### WHAT TO WORK ON:
Copy word for word each line from the one that has "se scholarships." to the last line of the records, with no other lines.

### INFORMATION SUPPLIED:
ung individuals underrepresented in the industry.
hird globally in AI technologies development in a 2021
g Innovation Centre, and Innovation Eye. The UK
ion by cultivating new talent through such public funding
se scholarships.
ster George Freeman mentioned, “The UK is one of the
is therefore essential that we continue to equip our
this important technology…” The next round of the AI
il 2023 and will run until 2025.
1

### EXERCISE SOLUTION:
se scholarships.
ster George Freeman mentioned, “The UK is one of the
is therefore essential that we continue to equip our
this important technology…” The next round of the AI
il 2023 and will run until 2025.
1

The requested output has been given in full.